Black in the Day…One of the First To Refuse
October 21, 1955:
On this date 18 year old Mary Louise Smith was arrested for refusing to give up her seat on a Montgomery bus to a white passenger.
Mary Louise Smith was born in Montgomery, Alabama into a Catholic family. She and all her siblings attended and graduated from St. Jude Educational Institute. She is still a member of St. Jude Church, where she was baptized.
At the age of 18, on October 21, 1955, Smith was returning home on the Montgomery city bus, and was ordered to relinquish her seat to a white passenger who had boarded later. She refused to do so and was arrested. She was charged with failure to obey segregation orders, some 40 days before the arrest of Rosa Parks on similar charges. Her father bailed her out of jail and paid her nine-dollar fine. The incident was initially known only to family and neighbors.
She is one of several women who were arrested for this offense prior to Rosa Parks that year. Parks was the figure around whom the Montgomery Bus Boycott was organized, starting December 5, 1955.
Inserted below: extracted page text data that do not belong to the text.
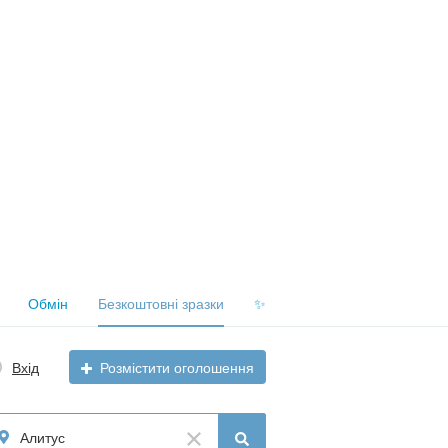
Обмін
Безкоштовні зразки
✨
Вхід
Розмістити оголошення
Алитус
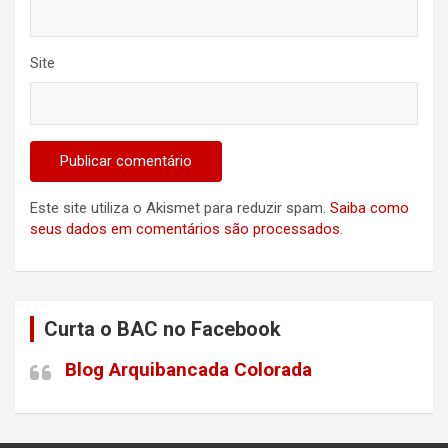
Site
Este site utiliza o Akismet para reduzir spam.
Saiba como
seus dados em comentários são processados
.
Curta o BAC no Facebook
Blog Arquibancada Colorada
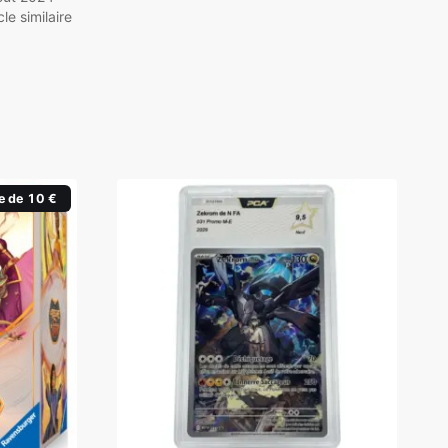
cle similaire
e de 10 €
On February 1, 1956, Smith was one of five women named as plaintiffs in the federal civil suit, Browder v. Gayle, challenging the constitutionality of the state and local bus segregation laws. On June 13, 1956, a three-judge panel of the United States District Court ruled that the laws were unconstitutional. The ruling was upheld by the United States Supreme Court on November 13 in a landmark decision, and in December it declined to reconsider. On December 20, 1956, the Supreme Court ordered Alabama to desegregate its buses and the Montgomery Bus Boycott ended.
Mary’s civil rights activities did not end with her stand – sit – on the bus. She, along with her sister and their children, were part of a class action law suit for the desegregation of the Montgomery YMCA. Mary also participated in the March on Washington in 1963, and the march, led by Marin Luther King, Jr., from Selma to Montgomery in 1965, for equal voting rights.